• [Textblock]
Predigt über Johannes 1,19-23 am Samstag, 23.12.2000

Gnade sei mit Euch und Friede von dem, der da ist, der da war und der da kommt!

9 Das Zeugnis des Täufers über sich selbst
Und dies ist das Zeugnis des Johannes, als die Juden zu ihm sandten Priester und Leviten von Jerusalem, dass sie ihn fragten: Wer bist du?
20 Und er bekannte und leugnete nicht, und er bekannte: Ich bin nicht der Christus.
21 Und sie fragten ihn: Was dann? Bist du [a] Elia? Er sprach: Ich bin's nicht. Bist du der [b] Prophet? Und er antwortete: Nein.
22 Da sprachen sie zu ihm: Wer bist du dann? dass wir Antwort geben denen, die uns gesandt haben. Was sagst du von dir selbst?
23 Er sprach: »Ich bin eine Stimme eines Predigers in der Wüste: Ebnet den Weg des Herrn!«, wie der Prophet Jesaja gesagt hat (Jesaja 40,3).

Liebe Gemeinde!

Er hat bekannt. Er hat gesprochen.

Kein Zweifel, dieser Johannes wusste genau, was zu sagen war.

Und doch. die Versuchung muss groß gewesen sein. Wer bist du ? Eine einfache Frage und doch war die Antwort so schwierig. Eine Antwort, die nicht Folgen bleiben würde, eine Antwort, die von großer Bedeutung, großer Tragweite war.

Johannes hatte die Chance, noch berühmter und hochgeehrter zu werden, ein Mann, dem die Menschen zu Füßen lagen, die ihn anhimmelten, die in ihm ihrem Retter sahen. Den Retter vor ihrer eigenen Bosheit. Den Retter vor den Römer, die das Land und die Stadt Jerusalem in ihrem eisernen Griff hatten.

Ein einfaches Ja hätte genügt. Ja, ich bin der Christus. Ja, ich bin der Elia, der wieder auf die Erde zurückgekommen ist. Ja, ich bin der Prophet Gottes, auf den alle warten.

Ein einfaches Ja hätte Johannes genügt, um noch berühmter, noch geehrter zu werden, als er schon war. Ein Ja, das ihm aber nur kurzfristigen Ruhm eingebracht hätte, denn Johannes war weder der Christus, der Messias, auf den Israel wartet bis heute, noch war er Elia oder der Prophet.

Kein Zweifel, dieser Johannes wusste genau, wer er war.

Wer bist du? Eine einfache Frage mit schwieriger Antwort. Die Menschen damals hingen wohl an Johannes Lippen. Viele kamen zu dem Bußprediger im Kamelhaargewand, der Heuschrecken und wilden Honig aß, um sich von ihm mit Wasser taufen zu lassen. Wasser, das ihre Bosheit von ihnen wie Dreck abwaschen sollte. Kein Wunder, dass die Machthaber in Jerusalem auf diesem Menschenmagneten irgendwann aufmerksam wurden. Die Mitglieder des Synhedriums, sozusagen ein jüdischer Bundestag, hegten ernste Befürchtungen.

• [Erfasste Einträge]
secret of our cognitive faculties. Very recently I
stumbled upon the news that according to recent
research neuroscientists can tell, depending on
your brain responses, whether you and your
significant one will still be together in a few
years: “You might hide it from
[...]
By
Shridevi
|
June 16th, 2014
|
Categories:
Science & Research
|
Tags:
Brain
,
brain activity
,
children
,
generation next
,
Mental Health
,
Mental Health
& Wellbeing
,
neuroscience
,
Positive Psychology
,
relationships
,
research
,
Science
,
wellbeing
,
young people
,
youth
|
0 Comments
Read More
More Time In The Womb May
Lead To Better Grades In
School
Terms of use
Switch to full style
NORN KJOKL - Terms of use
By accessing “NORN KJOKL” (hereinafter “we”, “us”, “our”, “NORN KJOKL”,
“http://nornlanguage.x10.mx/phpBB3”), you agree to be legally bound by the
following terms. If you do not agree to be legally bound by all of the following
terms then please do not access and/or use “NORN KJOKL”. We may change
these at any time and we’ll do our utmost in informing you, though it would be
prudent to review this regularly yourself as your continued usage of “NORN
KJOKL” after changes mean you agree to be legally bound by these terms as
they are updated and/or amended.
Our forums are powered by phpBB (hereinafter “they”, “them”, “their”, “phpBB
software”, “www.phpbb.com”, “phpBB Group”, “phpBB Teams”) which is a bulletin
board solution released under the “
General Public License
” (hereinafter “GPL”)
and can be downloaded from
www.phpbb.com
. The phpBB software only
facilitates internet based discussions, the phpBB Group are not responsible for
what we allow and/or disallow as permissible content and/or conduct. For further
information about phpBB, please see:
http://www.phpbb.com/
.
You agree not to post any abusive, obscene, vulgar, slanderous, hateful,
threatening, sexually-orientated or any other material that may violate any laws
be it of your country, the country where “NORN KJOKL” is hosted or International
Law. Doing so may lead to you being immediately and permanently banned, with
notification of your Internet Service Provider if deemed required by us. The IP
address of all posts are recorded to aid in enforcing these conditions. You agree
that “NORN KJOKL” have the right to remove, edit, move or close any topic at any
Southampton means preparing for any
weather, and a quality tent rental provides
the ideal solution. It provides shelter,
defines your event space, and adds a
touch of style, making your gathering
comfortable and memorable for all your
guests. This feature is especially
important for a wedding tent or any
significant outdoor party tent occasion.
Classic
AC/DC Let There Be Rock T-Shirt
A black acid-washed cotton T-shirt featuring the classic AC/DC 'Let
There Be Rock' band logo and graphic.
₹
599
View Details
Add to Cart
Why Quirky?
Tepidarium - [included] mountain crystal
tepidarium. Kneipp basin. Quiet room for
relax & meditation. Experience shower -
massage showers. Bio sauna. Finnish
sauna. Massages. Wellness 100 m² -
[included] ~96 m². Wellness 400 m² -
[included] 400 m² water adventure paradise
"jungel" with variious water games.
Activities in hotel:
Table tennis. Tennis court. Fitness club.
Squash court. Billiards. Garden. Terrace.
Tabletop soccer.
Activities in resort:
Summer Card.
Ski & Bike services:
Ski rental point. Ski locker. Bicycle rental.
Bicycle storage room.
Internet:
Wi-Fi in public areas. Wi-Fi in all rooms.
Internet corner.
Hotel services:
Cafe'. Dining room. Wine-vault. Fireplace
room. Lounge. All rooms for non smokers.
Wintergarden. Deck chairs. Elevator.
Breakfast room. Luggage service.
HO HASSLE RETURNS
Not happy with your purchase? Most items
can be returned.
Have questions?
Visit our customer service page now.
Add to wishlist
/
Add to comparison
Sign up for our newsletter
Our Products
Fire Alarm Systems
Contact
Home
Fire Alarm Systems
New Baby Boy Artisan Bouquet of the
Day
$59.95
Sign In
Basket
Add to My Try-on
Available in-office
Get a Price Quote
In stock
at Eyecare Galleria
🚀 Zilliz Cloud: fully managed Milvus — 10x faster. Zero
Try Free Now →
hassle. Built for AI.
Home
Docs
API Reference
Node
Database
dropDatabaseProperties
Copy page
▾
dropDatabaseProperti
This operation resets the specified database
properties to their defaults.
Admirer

• [Aufgaben]
A - Beantworte anhand der Predigt über Johannes 1,19-23 folgende Fragen:
(i) Wen sandten die Juden laut der zitierten Bibelstelle aus Jerusalem zu Johannes?
(ii) Auf welchen Propheten beruft sich Johannes mit den Worten »Ebnet den Weg des Herrn!«?
(iii) Was aß der Bußprediger im Kamelhaargewand nach den Worten der Predigt?
B - Schreibe die Predigt über Johannes 1,19-23 im Anschluss an ihren letzten Satz weiter.

• [Lösungen]
A -
(i) Priester und Leviten
(ii) Auf den Propheten Jesaja
(iii) Heuschrecken und wilden Honig

B -
Wer mag das sein? Der Messias ja wohl nicht. Nein, das ist zu abwegig. Aber vielleicht der Prophet Elia. Der soll ja wieder aus dem Himmel zurückkommen, kurz bevor der Messias kommt. Klar, dass sie wissen wollten, wer dieser Johannes sei. Oder er könnte ja für sie zu einer Gefahr werden. Einer, der die Menschen gegen die Obersten im Volke anstachelt. Wer bist du? Viel hing für die Mitglieder der Führungsschicht in Jerusalem von der Antwort des Johannes ab.

Wer bist du? Eine einfache Frage mit schwieriger Antwort.

Eigentlich gar nicht so selbstverständlich, wie Johannes da antwortet. Stellen Sie sich liebe Gemeinde mal vor, Sie wären der Johannes, oder einfach nur, sie werden gefragt, Wer bist du?

Können sie eine Antwort darauf geben. Eine befriedigende Antwort. Können Sie antworten. Wer bin ich? Eine einfache Frage, und doch ist die Antwort so schwierig. Was fällt ihnen ein? Wer bist du? Wer bin ich?

Der Name, vielleicht noch der Beruf, die Adresse. Familienstand. Mehr meist nicht. Also! Das sind sie! Das bin ich! Alles andere erst nach kurzem Nachdenken.

Name, Beruf, Adresse. Jürgen Muthmann, Pfarrer, Hummelpfad 3, 47055 Duisburg. Brauchen Sie noch meine Telefonnummer? Eine Frau, vier Kinder. Das bin ich! Bin ich das?? Ist das alles? Wer bist du? Eine einfache Frage, doch die Antwort fällt schwer, bleibt oberflächlich, austauschbar, beliebig.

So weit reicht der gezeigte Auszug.